The cash pile and the more relaxed loan covenants were of course before the fine announcement and the indefinite suspension of the licence from this Friday.
Just what the company’s banks and the regulators allow to happen from today (Tuesday) to Friday at 9am remains to be seen.
A decision on the current suspension might clear the air but there doesn’t appear to be much clear air surrounding the company and the suspension will put a big hole in its December, 2022 interim results and the June 30, 2023 full year figures.
AAP reported that on Monday Mr Crawford said it was no longer in the public interest that Star – which employs 8000 staff in Sydney – remained in control of the casino licence. He said the company’s public apology and acknowledgement of serious wrongdoing had saved the licence from being scrapped.

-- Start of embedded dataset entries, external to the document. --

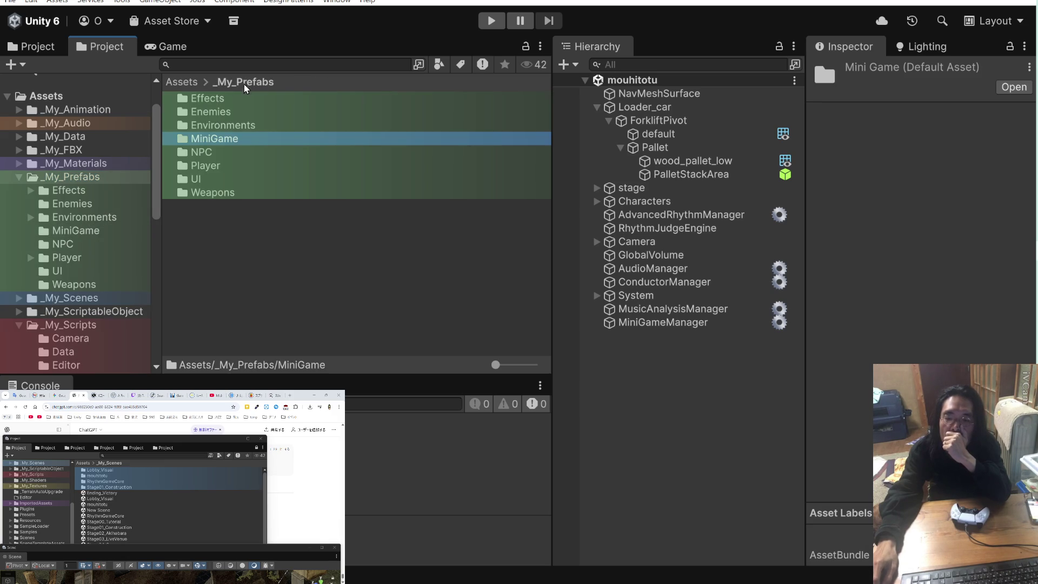
double_click(216, 167)
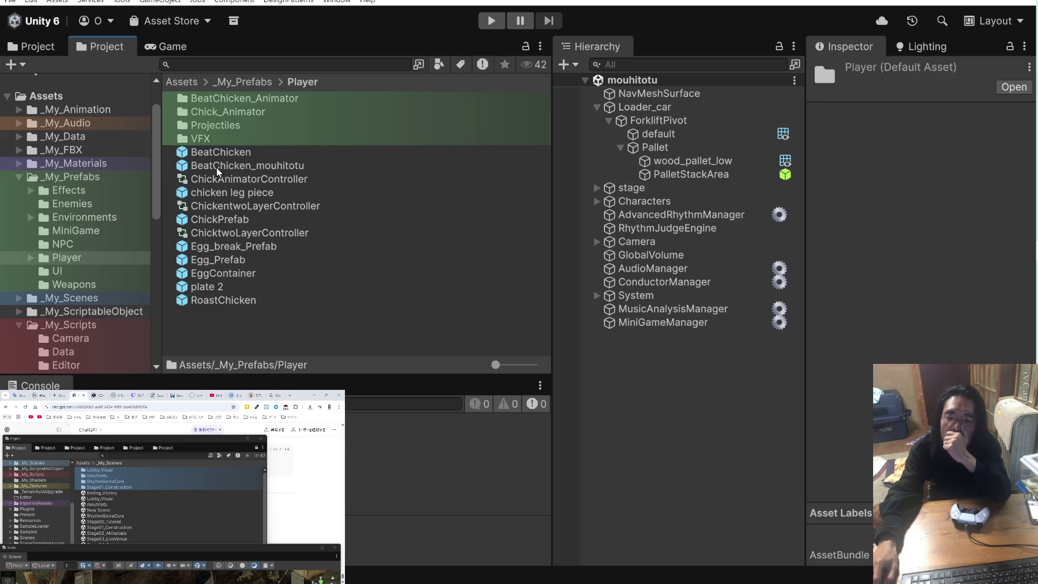
double_click(232, 125)
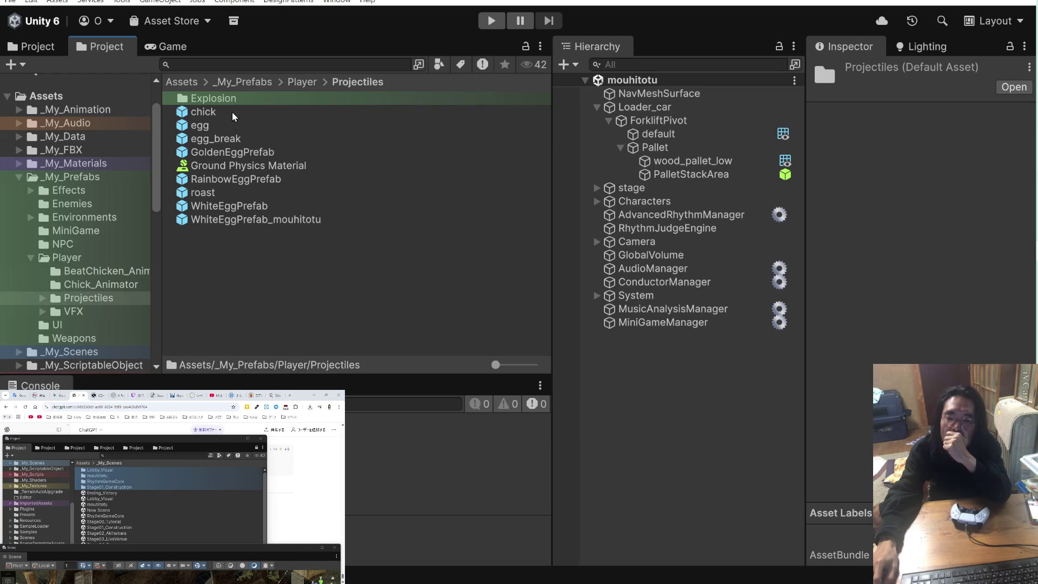
double_click(232, 99)
Open CloudPuffExplosion_06, then CloudPuffExplosion_07, and read the full lifetime warning
left_click(207, 101)
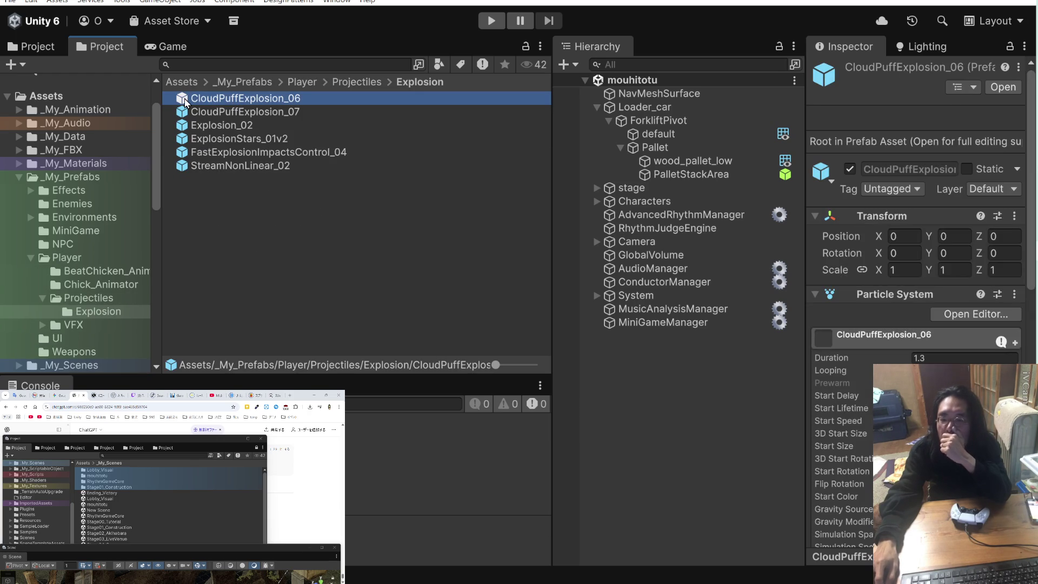
double_click(207, 100)
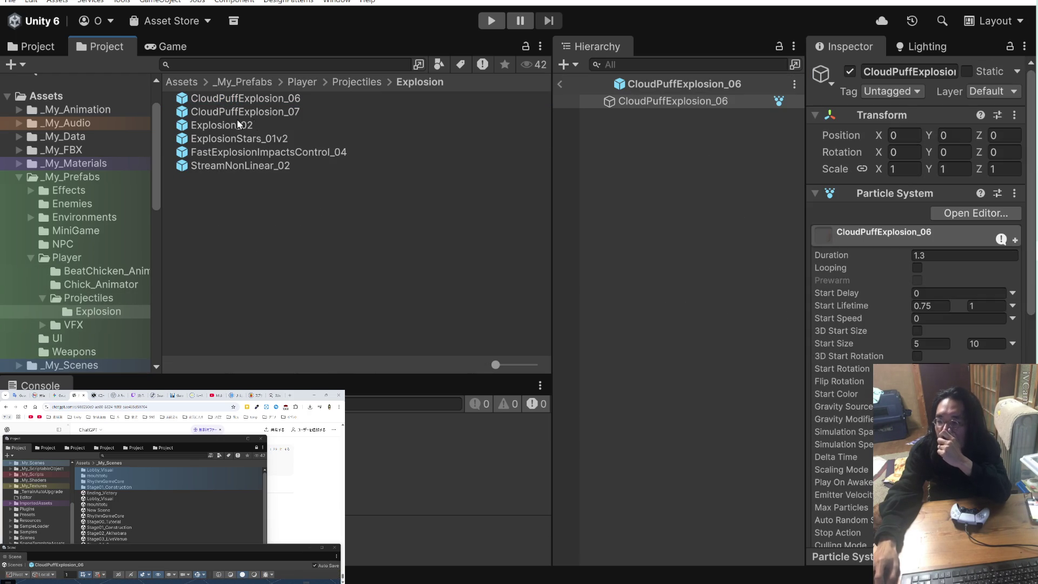
double_click(184, 113)
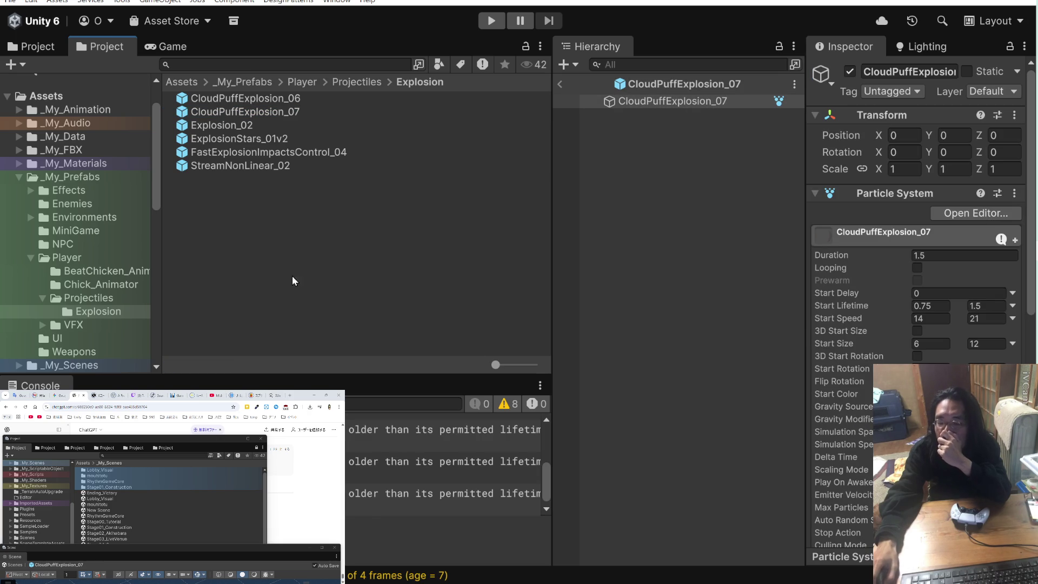
left_click(368, 437)
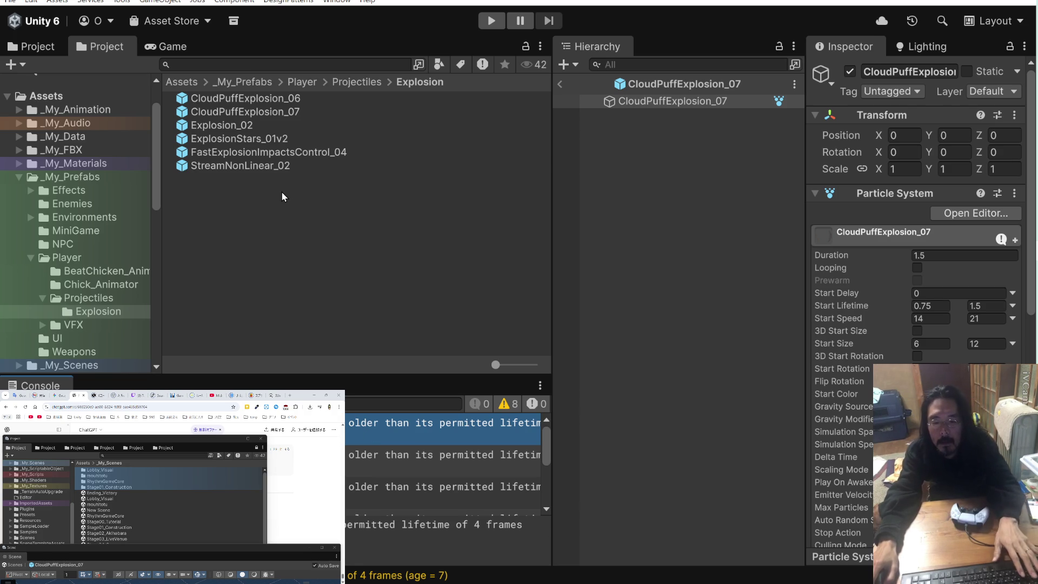
Open Explosion_02 and inspect its Sparks_01a, Sparks_02a, Sparks_02b and Sparks_02 particle settings
double_click(186, 127)
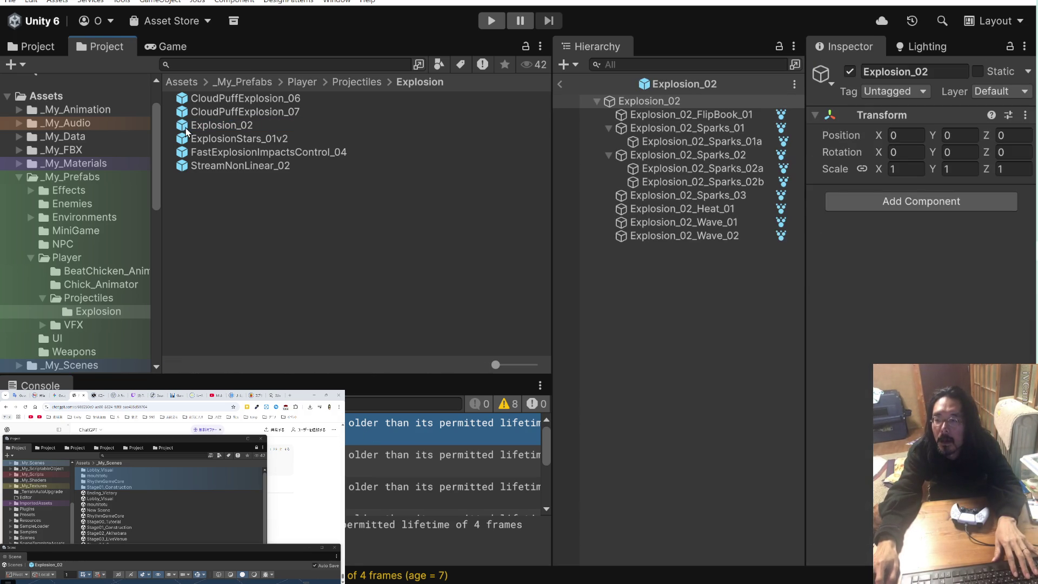
left_click(689, 142)
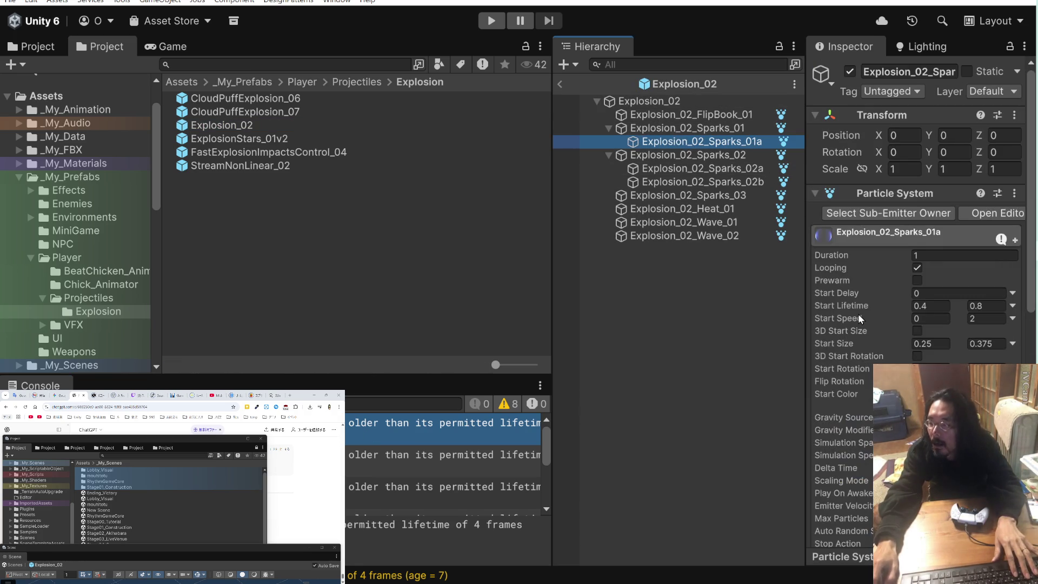
scroll(858, 314, "down", 2)
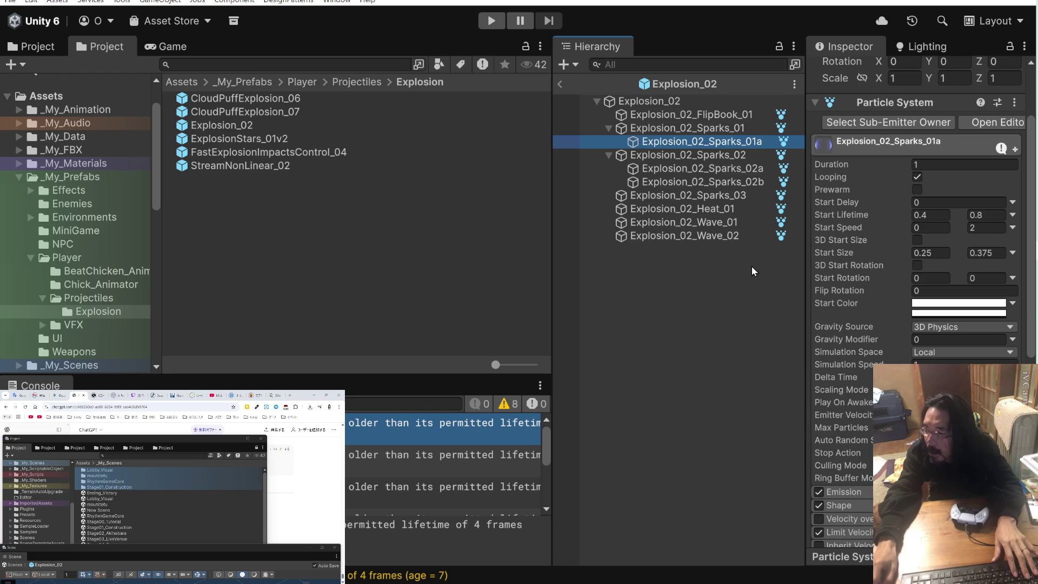
left_click(703, 169)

“The Star Casino will remain open and all staff will remain employed,” he said.
“The Star’s licence is suspended and the manager will hold a casino licence.”
In response to the inquiry, the Star Entertainment Group said it had taken “significant and urgent remedial steps” and would do “whatever necessary” to “restore” the casino to suitability.
But Mr Crawford said he was not satisfied with Star’s reform plan.
“The remediation plan contained in the Star’s submission did not make much sense without the leadership of a competent and experienced CEO,” he said.